Document Parse (endpoint: document-digitization, model: document-parse)

TargetModePurpose
PDF (when mdls returns < 300 chars)document-parse, ocr=autoText extraction from scanned PDFs
Images (screenshots, charts)document-parse, ocr=autoText and diagram description from screen content
General photosdocument-parse, ocr=autoLimitation: cannot analyze landscapes, people, or food

Solar Pro 3 (chat/completions)

  • Text-only model (102B MoE)
  • Determines filename and folder based on text extracted by Document Parse
  • Cannot analyze images directly — depends on Document Parse’s text output
  • reasoning_effort: PDF/image → high, video/other → medium
  • Returns multi-criteria evaluation JSON schema: rating (overall score) + criteria (folder_match, filename_quality, content_understanding) + feedback

Node Breakdown (v5, 33 nodes)

TypeCountRole
Schedule/Manual Trigger210-minute schedule, manual testing
Code6Stage & Categorize, ZT Folders, EG Folders, EG Folders Video, DT Folders, Parse Solar Response
Execute Command7CLI imports (Zotero/Eagle/DEVONthink), file cleanup, notifications, log writing
Set8Prompt assembly, fallback data, import result mapping (3), log preparation, PDF/image text setting (2)
HTTP Request3Solar Pro 3 API call, Document Parse PDF, Document Parse Image
ReadWriteFile2Read PDF, Read Image
Switch2Extension routing, app routing
If3Solar Response Success?, Import Success?, PDF Text OK?

Fault Tolerance

Most IO nodes have continueOnFail set, so a single file failure doesn’t halt the entire pipeline. Import nodes verify file existence with [ ! -f "$FP" ] before running. If Solar response parsing fails, the node strips markdown code fences and retries. Content text is truncated to 4,000 characters to prevent Solar’s context window from overflowing.
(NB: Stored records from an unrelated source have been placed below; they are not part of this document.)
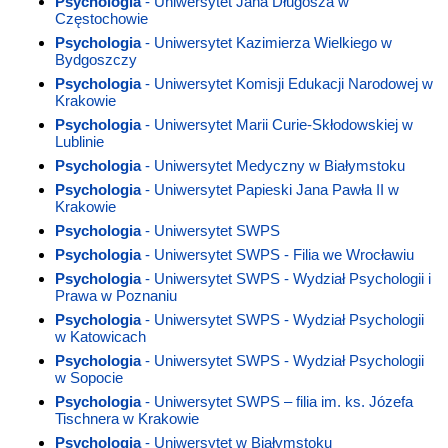
Psychologia
- Uniwersytet Jana Długosza w
Częstochowie
Psychologia
- Uniwersytet Kazimierza Wielkiego w
Bydgoszczy
Psychologia
- Uniwersytet Komisji Edukacji Narodowej w
Krakowie
Psychologia
- Uniwersytet Marii Curie-Skłodowskiej w
Lublinie
Psychologia
- Uniwersytet Medyczny w Białymstoku
Psychologia
- Uniwersytet Papieski Jana Pawła II w
Krakowie
Psychologia
- Uniwersytet SWPS
Psychologia
- Uniwersytet SWPS - Filia we Wrocławiu
Psychologia
- Uniwersytet SWPS - Wydział Psychologii i
Prawa w Poznaniu
Psychologia
- Uniwersytet SWPS - Wydział Psychologii
w Katowicach
Psychologia
- Uniwersytet SWPS - Wydział Psychologii
w Sopocie
Psychologia
- Uniwersytet SWPS – filia im. ks. Józefa
Tischnera w Krakowie
Psychologia
- Uniwersytet w Białymstoku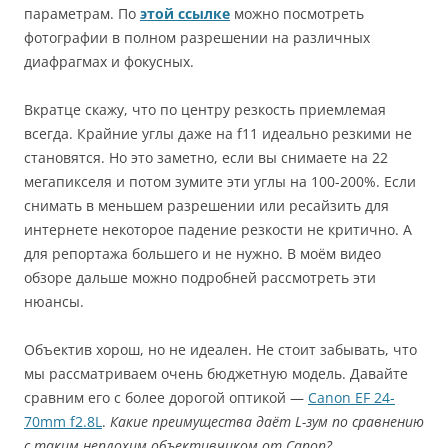
параметрам. По
этой ссылке
можно посмотреть
фотографии в полном разрешении на различных
диафрагмах и фокусных.
Вкратце скажу, что по центру резкость приемлемая
всегда. Крайние углы даже на f11 идеально резкими не
становятся. Но это заметно, если вы снимаете на 22
мегапикселя и потом зумите эти углы на 100-200%. Если
снимать в меньшем разрешении или ресайзить для
интернете некоторое падение резкости не критично. А
для репортажа большего и не нужно. В моём видео
обзоре дальше можно подробней рассмотреть эти
нюансы.
Объектив хорош, но не идеален. Не стоит забывать, что
мы рассматриваем очень бюджетную модель. Давайте
сравним его с более дорогой оптикой —
Canon EF 24-
70mm f2.8L
.
Какие преимущества даёт L-зум по сравнению
с таким неплохим объективчиком от Canon?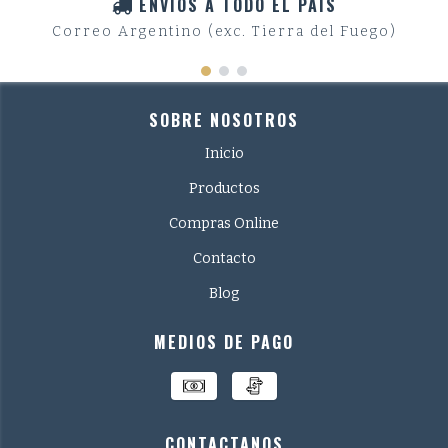
ENVIOS A TODO EL PAIS
Correo Argentino (exc. Tierra del Fuego)
SOBRE NOSOTROS
Inicio
Productos
Compras Online
Contacto
Blog
MEDIOS DE PAGO
CONTACTANOS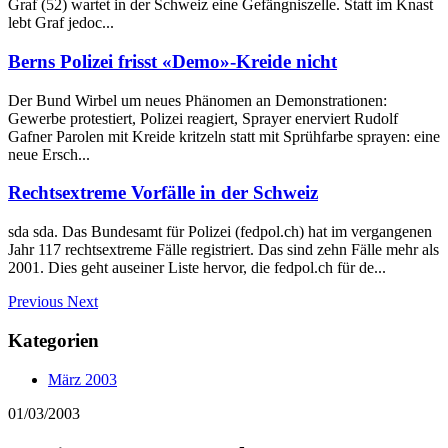
Graf (52) wartet in der Schweiz eine Gefängniszelle. Statt im Knast
lebt Graf jedoc...
Berns Polizei frisst «Demo»-Kreide nicht
Der Bund Wirbel um neues Phänomen an Demonstrationen:
Gewerbe protestiert, Polizei reagiert, Sprayer enerviert Rudolf
Gafner Parolen mit Kreide kritzeln statt mit Sprühfarbe sprayen: eine
neue Ersch...
Rechtsextreme Vorfälle in der Schweiz
sda sda. Das Bundesamt für Polizei (fedpol.ch) hat im vergangenen
Jahr 117 rechtsextreme Fälle registriert. Das sind zehn Fälle mehr als
2001. Dies geht auseiner Liste hervor, die fedpol.ch für de...
Previous
Next
Kategorien
März 2003
01/03/2003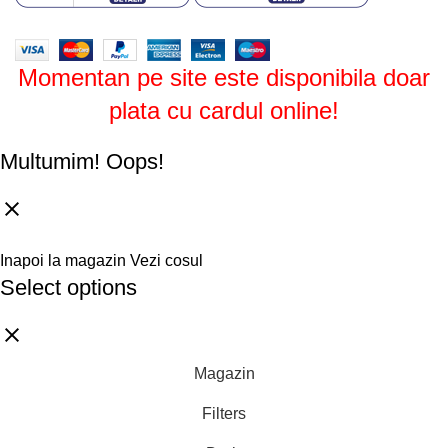
Design by
ZENOS
theme
2024.
Momentan pe site este disponibila doar
plata cu cardul online!
Multumim!
Oops!
Inapoi la magazin
Vezi cosul
Select options
Magazin
Filters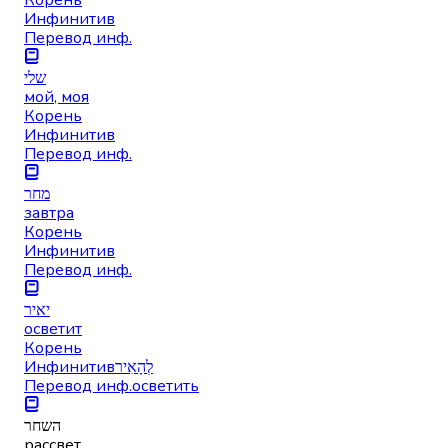
Инфинитив
Перевод инф.
שלי
мой, моя
Корень
Инфинитив
Перевод инф.
מחר
завтра
Корень
Инфинитив
Перевод инф.
יאיר
осветит
Корень
Инфинитив
לְהָאִיר
Перевод инф.
осветить
השחר
рассвет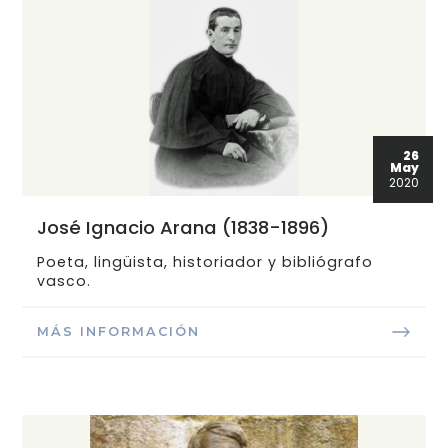
26
May
2020
José Ignacio Arana (1838-1896)
Poeta, lingüista, historiador y bibliógrafo
vasco.
MÁS INFORMACIÓN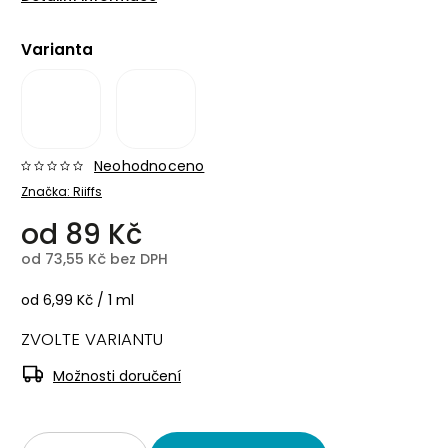
Varianta
Neohodnoceno
Značka:
Riiffs
od
89 Kč
od
73,55 Kč
bez DPH
od 6,99 Kč / 1 ml
ZVOLTE VARIANTU
Možnosti doručení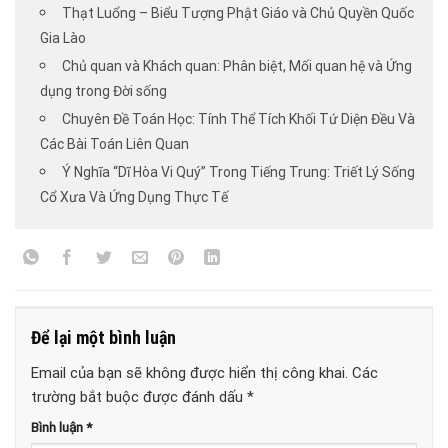
Thạt Luổng – Biểu Tượng Phật Giáo và Chủ Quyền Quốc
Gia Lào
Chủ quan và Khách quan: Phân biệt, Mối quan hệ và Ứng
dụng trong Đời sống
Chuyên Đề Toán Học: Tính Thể Tích Khối Tứ Diện Đều Và
Các Bài Toán Liên Quan
Ý Nghĩa “Dĩ Hòa Vi Quý” Trong Tiếng Trung: Triết Lý Sống
Cổ Xưa Và Ứng Dụng Thực Tế
Để lại một bình luận
Email của bạn sẽ không được hiển thị công khai.
Các
trường bắt buộc được đánh dấu
*
Bình luận
*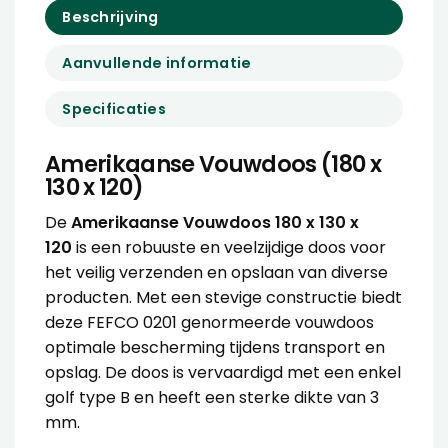
Beschrijving
Aanvullende informatie
Specificaties
Amerikaanse Vouwdoos (180 x
130 x 120)
De
Amerikaanse Vouwdoos 180 x 130 x
120
is een robuuste en veelzijdige doos voor
het veilig verzenden en opslaan van diverse
producten. Met een stevige constructie biedt
deze FEFCO 0201 genormeerde vouwdoos
optimale bescherming tijdens transport en
opslag. De doos is vervaardigd met een enkel
golf type B en heeft een sterke dikte van 3
mm.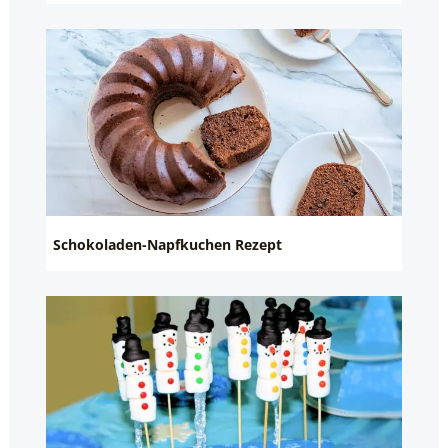
Schokoladen-Napfkuchen Rezept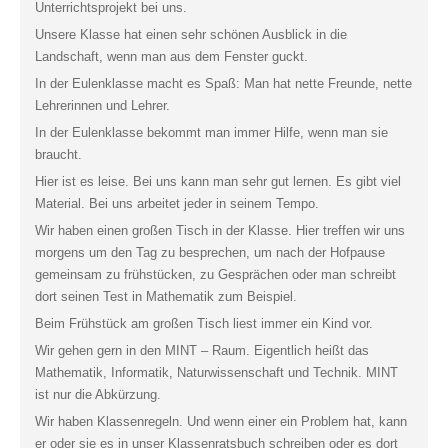
Unterrichtsprojekt bei uns.
Unsere Klasse hat einen sehr schönen Ausblick in die
Landschaft, wenn man aus dem Fenster guckt.
In der Eulenklasse macht es Spaß: Man hat nette Freunde, nette
Lehrerinnen und Lehrer.
In der Eulenklasse bekommt man immer Hilfe, wenn man sie
braucht.
Hier ist es leise. Bei uns kann man sehr gut lernen. Es gibt viel
Material. Bei uns arbeitet jeder in seinem Tempo.
Wir haben einen großen Tisch in der Klasse. Hier treffen wir uns
morgens um den Tag zu besprechen, um nach der Hofpause
gemeinsam zu frühstücken, zu Gesprächen oder man schreibt
dort seinen Test in Mathematik zum Beispiel.
Beim Frühstück am großen Tisch liest immer ein Kind vor.
Wir gehen gern in den MINT – Raum. Eigentlich heißt das
Mathematik, Informatik, Naturwissenschaft und Technik. MINT
ist nur die Abkürzung.
Wir haben Klassenregeln. Und wenn einer ein Problem hat, kann
er oder sie es in unser Klassenratsbuch schreiben oder es dort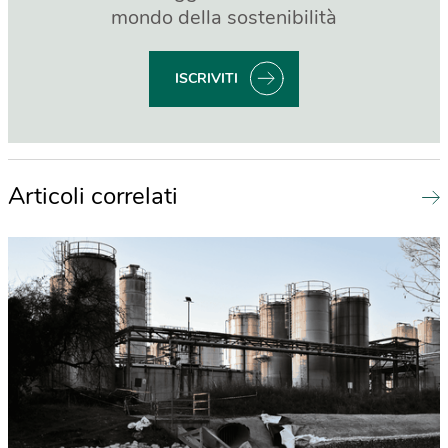
mondo della sostenibilità
ISCRIVITI
Articoli correlati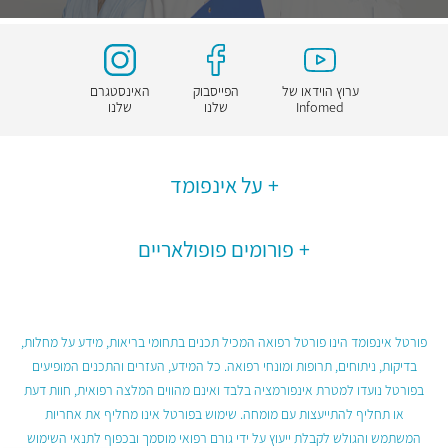
ערוץ הוידאו של
הפייסבוק
האינסטגרם
Infomed
שלנו
שלנו
על אינפומד
פורומים פופולאריים
פורטל אינפומד הינו פורטל רפואה המכיל תכנים בתחומי בריאות, מידע על מחלות,
בדיקות, ניתוחים, תרופות ומונחי רפואה. כל המידע, העזרים והתכנים המופיעים
בפורטל נועדו למטרת אינפורמציה בלבד ואינם מהווים המלצה רפואית, חוות דעת
או תחליף להתייעצות עם מומחה. שימוש בפורטל אינו מחליף את אחריות
המשתמש והגולש לקבלת ייעוץ על ידי גורם רפואי מוסמך ובכפוף לתנאי השימוש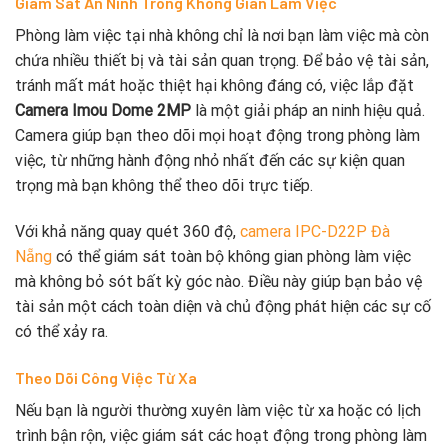
Giám Sát An Ninh Trong Không Gian Làm Việc
Phòng làm việc tại nhà không chỉ là nơi bạn làm việc mà còn
chứa nhiều thiết bị và tài sản quan trọng. Để bảo vệ tài sản,
tránh mất mát hoặc thiệt hại không đáng có, việc lắp đặt
Camera Imou Dome 2MP
là một giải pháp an ninh hiệu quả.
Camera giúp bạn theo dõi mọi hoạt động trong phòng làm
việc, từ những hành động nhỏ nhất đến các sự kiện quan
trọng mà bạn không thể theo dõi trực tiếp.
Với khả năng quay quét 360 độ,
camera IPC-D22P Đà
Nẵng
có thể giám sát toàn bộ không gian phòng làm việc
mà không bỏ sót bất kỳ góc nào. Điều này giúp bạn bảo vệ
tài sản một cách toàn diện và chủ động phát hiện các sự cố
có thể xảy ra.
Theo Dõi Công Việc Từ Xa
Nếu bạn là người thường xuyên làm việc từ xa hoặc có lịch
trình bận rộn, việc giám sát các hoạt động trong phòng làm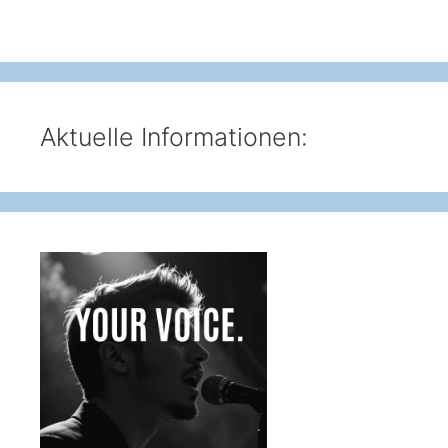
Aktuelle Informationen: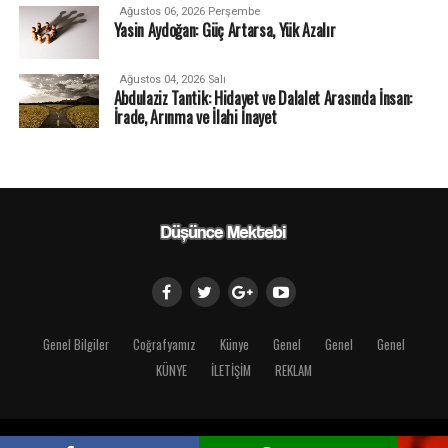
Ağustos 06, 2026 Perşembe
Yasin Aydoğan: Güç Artarsa, Yük Azalır
Ağustos 04, 2026 Salı
Abdulaziz Tantik: Hidayet ve Dalalet Arasında İnsan:
İrade, Arınma ve İlahi İnayet
Genel Bilgiler
Coğrafyamız
Künye
Genel
Genel
Genel
KÜNYE
İLETİŞİM
REKLAM
Copyright © 2018 Düşünce Mektebi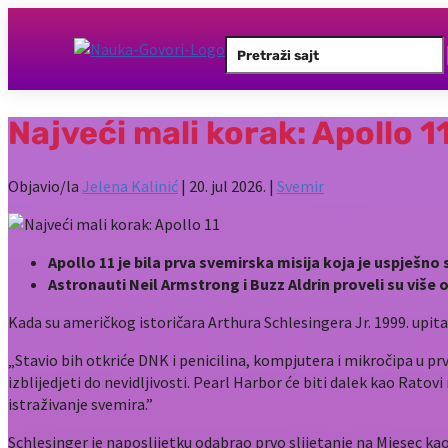
Search
for:
Najveći mali korak: Apollo 1
Objavio/la
Jelena Kalinić
|
20. jul 2026.
|
Svemir
Apollo 11 je bila prva svemirska misija koja je uspješno s
Astronauti Neil Armstrong i Buzz Aldrin proveli su više
Kada su američkog istoričara Arthura Schlesingera Jr. 1999. upital
„Stavio bih otkriće DNK i penicilina, kompjutera i mikročipa u prvi
izblijedjeti do nevidljivosti. Pearl Harbor će biti dalek kao Ratov
istraživanje svemira.”
Schlesinger je naposlijetku odabrao prvo slijetanje na Mjesec kao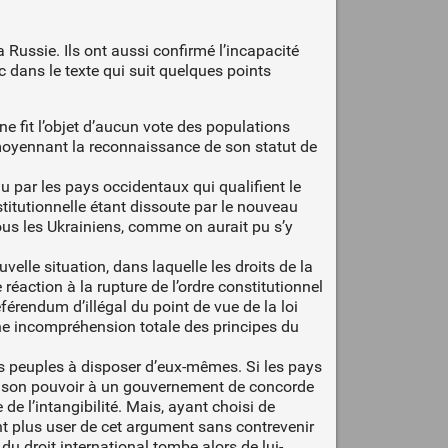
 Russie. Ils ont aussi confirmé l’incapacité
nc dans le texte qui suit quelques points
e fit l’objet d’aucun vote des populations
, moyennant la reconnaissance de son statut de
nnu par les pays occidentaux qui qualifient le
stitutionnelle étant dissoute par le nouveau
ous les Ukrainiens, comme on aurait pu s’y
elle situation, dans laquelle les droits de la
réaction à la rupture de l’ordre constitutionnel
référendum d’illégal du point de vue de la loi
une incompréhension totale des principes du
 des peuples à disposer d’eux-mêmes. Si les pays
te son pouvoir à un gouvernement de concorde
 de l’intangibilité. Mais, ayant choisi de
nt plus user de cet argument sans contrevenir
du droit international tombe alors de lui-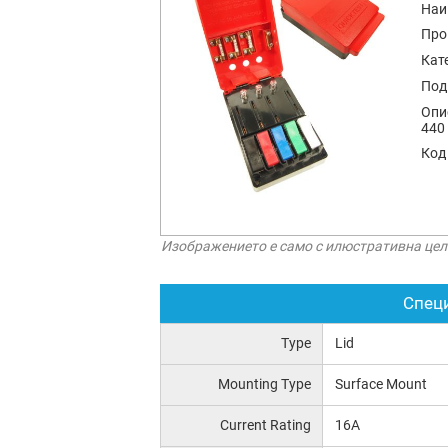
Наи
Про
Кат
Под
Опи
440 
Код
Изображението е само с илюстративна цел
Спец
Type
Lid
Mounting Type
Surface Mount
Current Rating
16A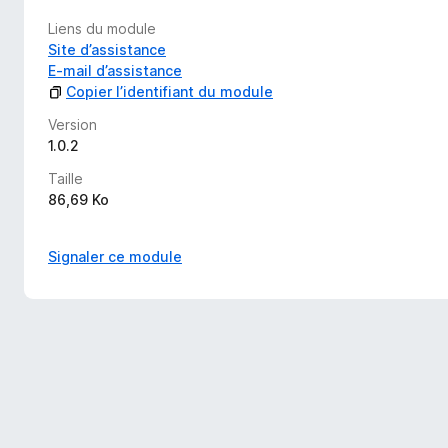
Liens du module
Site d’assistance
E-mail d’assistance
Copier l’identifiant du module
Version
1.0.2
Taille
86,69 Ko
Signaler ce module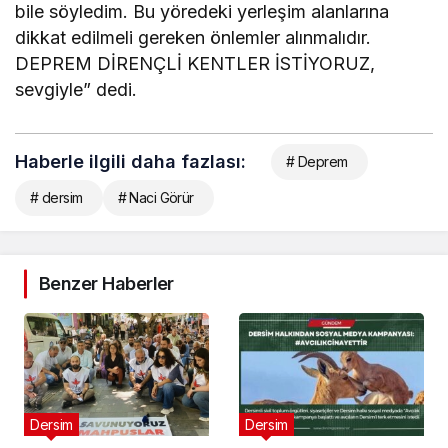
bile söyledim. Bu yöredeki yerleşim alanlarına
dikkat edilmeli gereken önlemler alınmalıdır.
DEPREM DİRENÇLİ KENTLER İSTİYORUZ,
sevgiyle” dedi.
Haberle ilgili daha fazlası:
# Deprem
# dersim
# Naci Görür
Benzer Haberler
Dersim
Dersim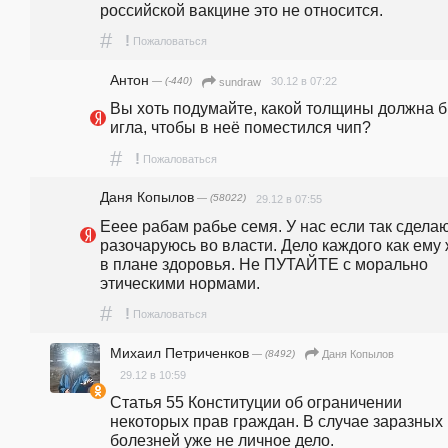
российской вакцине это не относится.
#
!
Пожаловаться
Антон
— (-440)
30.12 в 07:22
sundraw
Вы хоть подумайте, какой толщины должна б
игла, чтобы в неё поместился чип?
#
!
Пожаловаться
Даня Копылов
— (58022)
29.12 в 07:55
Ееее рабам рабье семя. У нас если так сделают
разочаруюсь во власти. Дело каждого как ему 
в плане здоровья. Не ПУТАЙТЕ с морально 
этическими нормами. 
#
!
Пожаловаться
Михаил Петриченков
— (8492)
Даня Копылов
29.12 в 10:59
Статья 55 Конституции об ограничении 
некоторых прав граждан. В случае заразных 
болезней уже не личное дело. 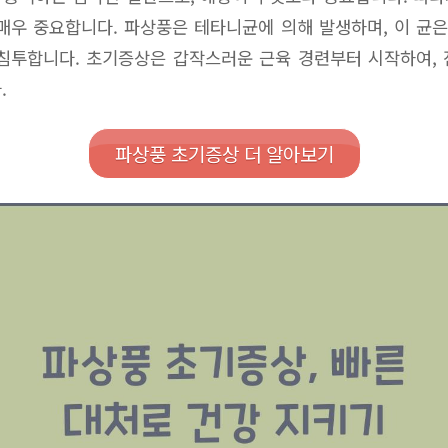
매우 중요합니다. 파상풍은 테타니균에 의해 발생하며, 이 균은
침투합니다. 초기증상은 갑작스러운 근육 경련부터 시작하여,
.
파상풍 초기증상 더 알아보기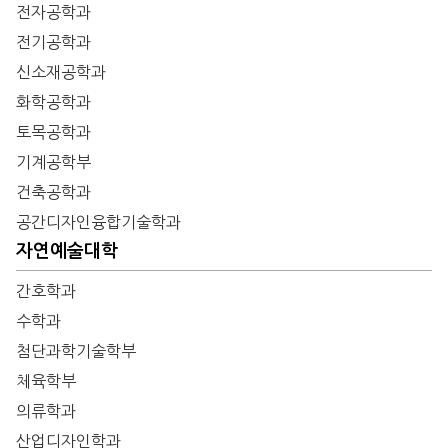
전자공학과
전기공학과
신소재공학과
화학공학과
토목공학과
기계공학부
건축공학과
공간디자인융합기술학과
자연예술대학
간호학과
수학과
첨단과학기술학부
체육학부
의류학과
산업디자인학과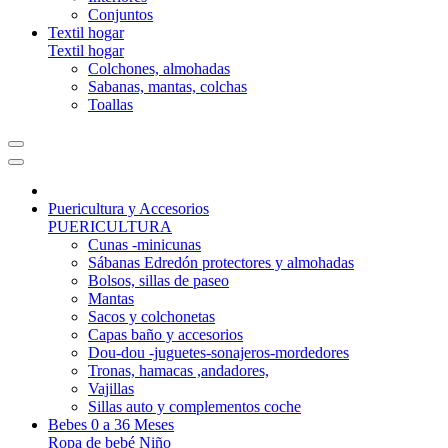
Conjuntos
Textil hogar
Textil hogar
Colchones, almohadas
Sabanas, mantas, colchas
Toallas
Puericultura y Accesorios
PUERICULTURA
Cunas -minicunas
Sábanas Edredón protectores y almohadas
Bolsos, sillas de paseo
Mantas
Sacos y colchonetas
Capas baño y accesorios
Dou-dou -juguetes-sonajeros-mordedores
Tronas, hamacas ,andadores,
Vajillas
Sillas auto y complementos coche
Bebes 0 a 36 Meses
Ropa de bebé Niño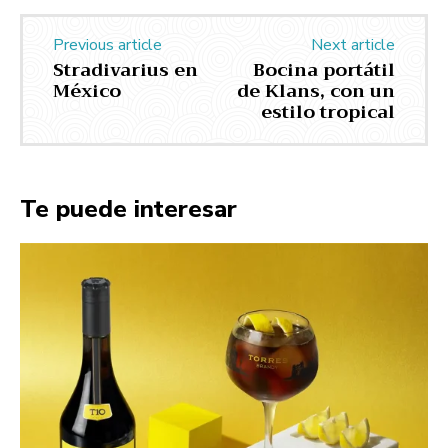
Previous article
Next article
Stradivarius en
Bocina portátil
México
de Klans, con un
estilo tropical
Te puede interesar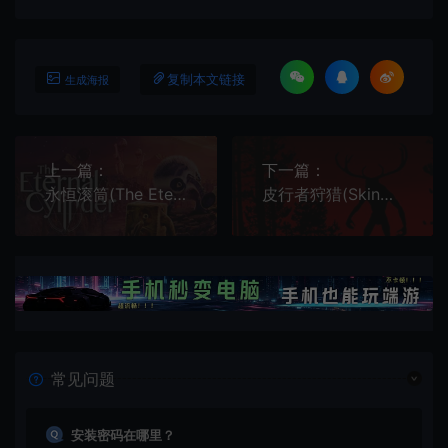
复制本文链接
生成海报
上一篇：
下一篇：
永恒滚筒(The Eternal Cylinder)简中|PC|动作冒险生存进化游戏
皮行者狩猎(Skinwalker Hunt)简中|PC|恐怖动作狩猎游戏
常见问题
安装密码在哪里？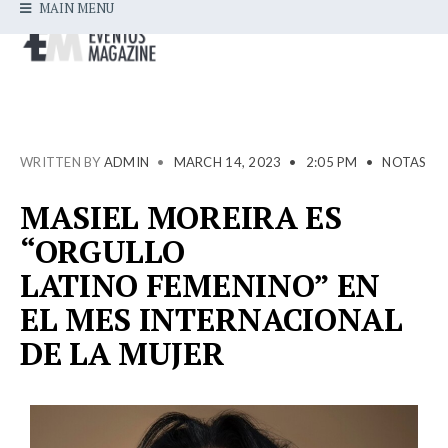
MAIN MENU
WRITTEN BY
ADMIN
•
MARCH 14, 2023
•
2:05 PM
•
NOTAS
MASIEL MOREIRA ES
“ORGULLO
LATINO FEMENINO” EN
EL MES INTERNACIONAL
DE LA MUJER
Migration: Minimizing Code Nodes

The initial workflow had 10 Code nodes with over 400 lines of JavaScript. Code nodes make it hard to trace data flow in the n8n UI. Following a “only convert what’s a sure bet” principle, 4 Code nodes were replaced with native nodes.

TargetBeforeAfter
Fallback Solar ResponseCode (40 lines)Set node
Import to ZoteroCode (65 lines)Execute Command + Set
Import to EagleCode (40 lines)Execute Command + Set
Import to DEVONthinkCode (40 lines)Execute Command + Set

Issues encountered during migration:

  1. CLI stdout swallowing the “OK” marker — tools like dt add print JSON to stdout, which interfered with success detection → fixed by adding >/dev/null
  2. ReadWriteFile binary errors — the Append Log node was replaced with an Execute Command heredoc
  3. Deduplication concerns — handled structurally by deleting or moving files after processing; no hash tracking needed

Operational Tips

PM2 keeps the n8n process running persistently. ecosystem.config.js sets autorestart: true for crash recovery and max_memory_restart: '512M' for memory leak recovery.

# Start
pm2 start ecosystem.config.js
 
# Check status
pm2 status n8n-organizer
 
# View logs
pm2 logs n8n-organizer --lines 50

Config Files

PathPurpose
~/.n8n-organizer/zt-tokenZotero CLI token
~/.n8n-organizer/folder-choices-cache.jsonFolder list cache (30-minute TTL)
~/.n8n-organizer/log.jsonlProcessing log (JSONL)
~/.n8n-organizer/staging/Temporary staging directory for in-flight files (atomic move)

Limitations and Future Work

  • Photo naming — without a vision API, filename-based classification is the ceiling for general photos. Claude Haiku Vision is a candidate for future exploration.
  • Rating threshold tuning — the current threshold of 6 is an initial value; log analysis will be needed to calibrate it properly.
  • CLI tool documentationzt (zotero-cli), eg (eagle-cli), and dt (devonthink-cli) are custom-built tools. The --help output and README need improvement.